Dataset entries:
------------------------------------------------------------------------
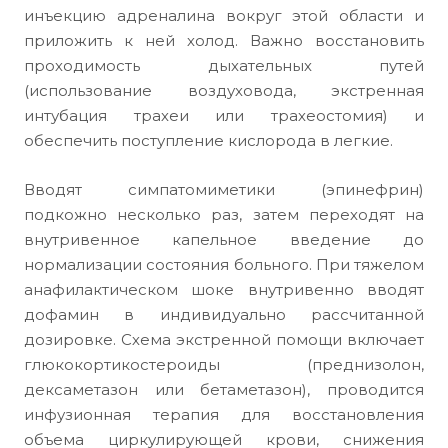
инъекцию адреналина вокруг этой области и
приложить к ней холод. Важно восстановить
проходимость дыхательных путей
(использование воздуховода, экстренная
интубация трахеи или трахеостомия) и
обеспечить поступление кислорода в легкие.
Вводят симпатомиметики (эпинефрин)
подкожно несколько раз, затем переходят на
внутривенное капельное введение до
нормализации состояния больного. При тяжелом
анафилактическом шоке внутривенно вводят
дофамин в индивидуально рассчитанной
дозировке. Схема экстренной помощи включает
глюкокортикостероиды (преднизолон,
дексаметазон или бетаметазон), проводится
инфузионная терапия для восстановления
объема циркулирующей крови, снижения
------------------------------------------------------------------------
Exercise goal:
The records above must be retyped exactly. Please omit the pictures.

Solution to the exercise:
инъекцию адреналина вокруг этой области и
приложить к ней холод. Важно восстановить
проходимость дыхательных путей
(использование воздуховода, экстренная
интубация трахеи или трахеостомия) и
обеспечить поступление кислорода в легкие.
Вводят симпатомиметики (эпинефрин)
подкожно несколько раз, затем переходят на
внутривенное капельное введение до
нормализации состояния больного. При тяжелом
анафилактическом шоке внутривенно вводят
дофамин в индивидуально рассчитанной
дозировке. Схема экстренной помощи включает
глюкокортикостероиды (преднизолон,
дексаметазон или бетаметазон), проводится
инфузионная терапия для восстановления
объема циркулирующей крови, снижения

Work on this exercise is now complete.